By Stephen Makabila
After the collapsing of ministries from 44 to 18, spotlight turns on President Uhuru Kenyatta’s administration as it embarks on a review of paratatals.
Uhuru recently unveiled a 10-member team to review parastatal policies, identify challenges and propose a new policy direction for State firms.
There are dozens of parastatals spread in various sectors such as agriculture, education, processing, export, insurance, industrialisation, transport and communication, research and the energy sector among others.
By 1995 for example, there were 240 parastatals. Of these, 51 were under direct Government ownership; 36 had majority shares held by the State and 153 were owned by the Government through State holding firms.
Mars Group Chief Executive Officer Mwalimu Mati says given the poor performance of most parastatals over the years due to corruption and mismanagement, expectations remain high and remain a challenge.
“What is important is for the team to decide whether it’s viable and in public interest for the Government to continue investing in some of these parastatals,” says Mati. Mati says mismanagement partly due to the Executive’s absolute discretion on who should be appointed to head State firms remains a challenge.
Kitui Central MP Makali Mulu, who has in the past been involved in developing strategic plans for the public and private sectors, says what is important is to ensure State firms to be retained are in line with the country’s developmental plans and needs.
Parastatals play a major role in most economies through the provision of public services and in Kenya’s case, they have over the years been established to foster wider development goals.
But despite these important socio-economic roles, most of the parastatals in Kenya, as pointed out by Mati, are characterised by inefficiency.
Quietly during the 2010 constitutional referendum, its believed more than 100 parastatal bosses were given time off to go and campaign for the then Proposed Constitution (currently the new Constitution).
Against the background of mismanagement, international organisations such as the International Monetary Fund (IMF) and the World Bank proposed the privatisation of Kenyan parastatals in 1994.

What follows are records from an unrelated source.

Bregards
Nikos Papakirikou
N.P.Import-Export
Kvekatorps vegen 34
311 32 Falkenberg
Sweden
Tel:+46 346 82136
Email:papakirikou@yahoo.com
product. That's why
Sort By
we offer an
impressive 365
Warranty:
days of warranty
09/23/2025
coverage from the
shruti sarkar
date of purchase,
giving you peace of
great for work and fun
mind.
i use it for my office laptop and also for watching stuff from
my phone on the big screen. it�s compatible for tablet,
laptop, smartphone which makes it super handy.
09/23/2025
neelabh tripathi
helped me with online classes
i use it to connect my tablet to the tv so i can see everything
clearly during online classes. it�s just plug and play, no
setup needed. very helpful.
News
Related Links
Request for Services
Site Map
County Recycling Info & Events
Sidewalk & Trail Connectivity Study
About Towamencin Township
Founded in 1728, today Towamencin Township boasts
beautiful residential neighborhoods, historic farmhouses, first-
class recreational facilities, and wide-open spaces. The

The Structural Adjustment Programmes (SAP) were aimed at reducing Government participation in the economic sector and to increase the productivity of parastatals. Since then, this intervention has led to the popularization of privatization as a solution to the problems of parastatals even though the exercise did not bring the much coveted efficiency gains.
And as the Uhuru appointed taskforce embark on its mission in the next six weeks, what is equally evident is that roles of some parastatals overlap, necessitating the need to scrap or merge some.